Exercise brief -> When the word "JUnit" shows up in a line of the records below, copy that line.

[Stored data entries]
******

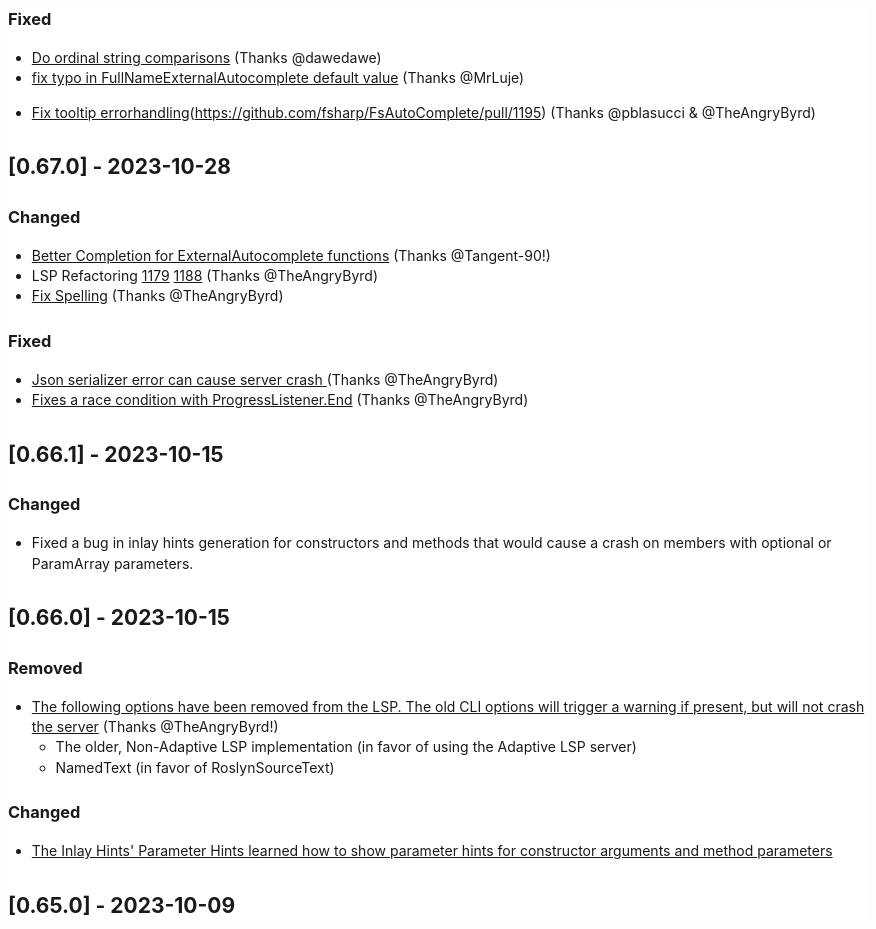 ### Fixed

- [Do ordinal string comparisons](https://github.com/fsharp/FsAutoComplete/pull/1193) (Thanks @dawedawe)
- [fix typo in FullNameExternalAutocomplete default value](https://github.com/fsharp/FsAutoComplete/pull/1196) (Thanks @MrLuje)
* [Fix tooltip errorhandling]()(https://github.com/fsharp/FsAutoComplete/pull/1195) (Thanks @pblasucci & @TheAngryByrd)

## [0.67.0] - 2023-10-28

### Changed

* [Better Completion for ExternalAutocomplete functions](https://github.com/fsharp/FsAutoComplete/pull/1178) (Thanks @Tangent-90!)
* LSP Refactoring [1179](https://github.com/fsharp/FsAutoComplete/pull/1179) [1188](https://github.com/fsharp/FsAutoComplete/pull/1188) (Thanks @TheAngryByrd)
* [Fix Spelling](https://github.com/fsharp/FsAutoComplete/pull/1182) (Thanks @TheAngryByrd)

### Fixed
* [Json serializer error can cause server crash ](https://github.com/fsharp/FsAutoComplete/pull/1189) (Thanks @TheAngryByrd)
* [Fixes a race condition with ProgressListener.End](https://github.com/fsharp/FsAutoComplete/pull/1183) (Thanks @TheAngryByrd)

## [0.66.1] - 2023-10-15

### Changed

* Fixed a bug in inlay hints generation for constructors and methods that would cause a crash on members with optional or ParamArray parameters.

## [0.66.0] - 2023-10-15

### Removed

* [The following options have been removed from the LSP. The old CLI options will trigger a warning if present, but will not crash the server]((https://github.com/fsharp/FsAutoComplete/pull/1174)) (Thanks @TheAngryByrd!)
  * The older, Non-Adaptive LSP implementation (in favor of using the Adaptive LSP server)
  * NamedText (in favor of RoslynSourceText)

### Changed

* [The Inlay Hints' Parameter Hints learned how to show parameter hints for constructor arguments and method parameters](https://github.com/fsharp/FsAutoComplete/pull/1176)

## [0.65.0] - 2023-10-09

******

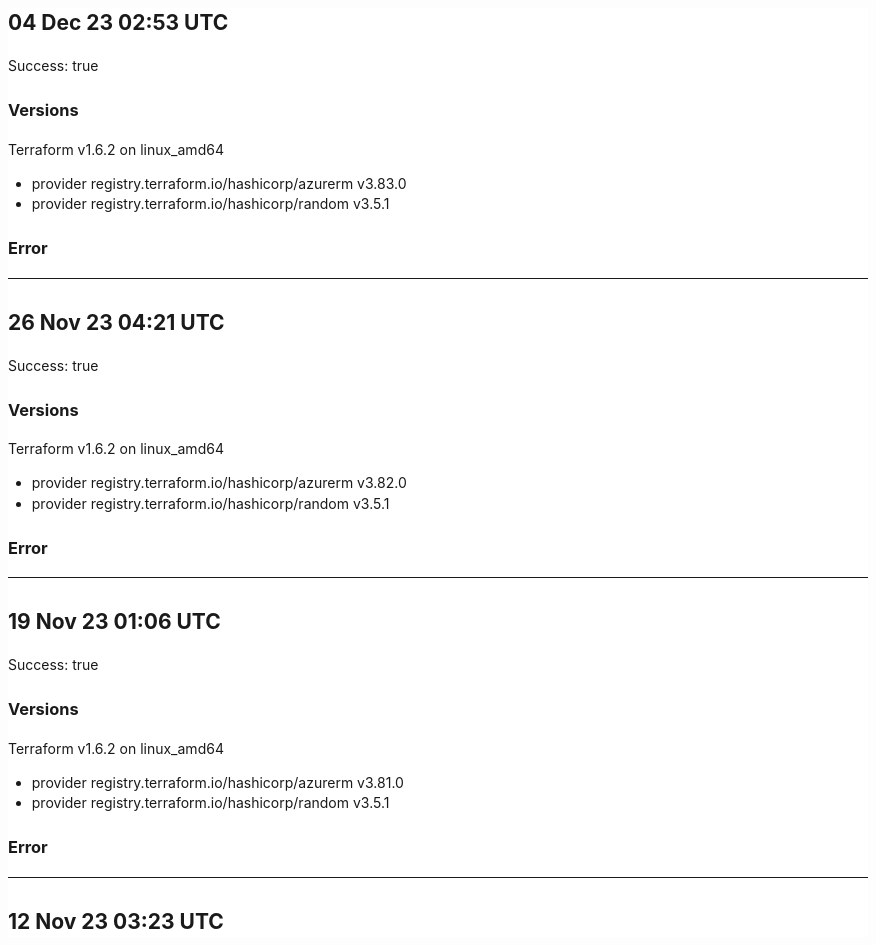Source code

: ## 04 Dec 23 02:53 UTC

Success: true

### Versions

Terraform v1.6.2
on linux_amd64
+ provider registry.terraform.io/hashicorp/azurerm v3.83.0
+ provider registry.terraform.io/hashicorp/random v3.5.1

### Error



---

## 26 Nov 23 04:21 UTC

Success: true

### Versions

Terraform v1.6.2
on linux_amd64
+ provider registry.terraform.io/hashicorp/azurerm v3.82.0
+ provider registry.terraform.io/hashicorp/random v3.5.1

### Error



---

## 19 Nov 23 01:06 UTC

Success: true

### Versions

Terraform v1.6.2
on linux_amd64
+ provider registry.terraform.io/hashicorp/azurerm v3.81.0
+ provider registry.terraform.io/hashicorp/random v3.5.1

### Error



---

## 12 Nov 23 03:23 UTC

******

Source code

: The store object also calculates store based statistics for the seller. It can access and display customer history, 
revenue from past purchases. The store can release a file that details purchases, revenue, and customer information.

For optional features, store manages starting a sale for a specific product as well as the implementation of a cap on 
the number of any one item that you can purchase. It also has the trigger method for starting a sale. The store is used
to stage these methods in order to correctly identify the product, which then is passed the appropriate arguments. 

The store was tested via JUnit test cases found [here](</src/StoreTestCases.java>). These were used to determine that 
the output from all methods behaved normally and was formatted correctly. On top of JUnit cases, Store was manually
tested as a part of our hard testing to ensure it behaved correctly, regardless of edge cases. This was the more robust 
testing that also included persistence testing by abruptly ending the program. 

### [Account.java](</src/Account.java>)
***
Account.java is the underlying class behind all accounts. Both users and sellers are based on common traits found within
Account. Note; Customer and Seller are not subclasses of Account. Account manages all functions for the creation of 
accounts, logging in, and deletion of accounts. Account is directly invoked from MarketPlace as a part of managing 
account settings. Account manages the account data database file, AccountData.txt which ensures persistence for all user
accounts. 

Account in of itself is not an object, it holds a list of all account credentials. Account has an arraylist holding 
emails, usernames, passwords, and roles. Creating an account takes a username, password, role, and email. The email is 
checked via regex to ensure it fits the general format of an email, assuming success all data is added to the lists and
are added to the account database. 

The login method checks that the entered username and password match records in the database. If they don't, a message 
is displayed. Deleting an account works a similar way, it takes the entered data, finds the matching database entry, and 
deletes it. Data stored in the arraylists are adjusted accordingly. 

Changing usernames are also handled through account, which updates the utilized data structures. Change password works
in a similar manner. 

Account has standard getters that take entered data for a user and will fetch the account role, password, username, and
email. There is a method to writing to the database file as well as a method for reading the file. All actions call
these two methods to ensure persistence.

******

Problem solution ->
The store was tested via JUnit test cases found [here](</src/StoreTestCases.java>). These were used to determine that 
the output from all methods behaved normally and was formatted correctly. On top of JUnit cases, Store was manually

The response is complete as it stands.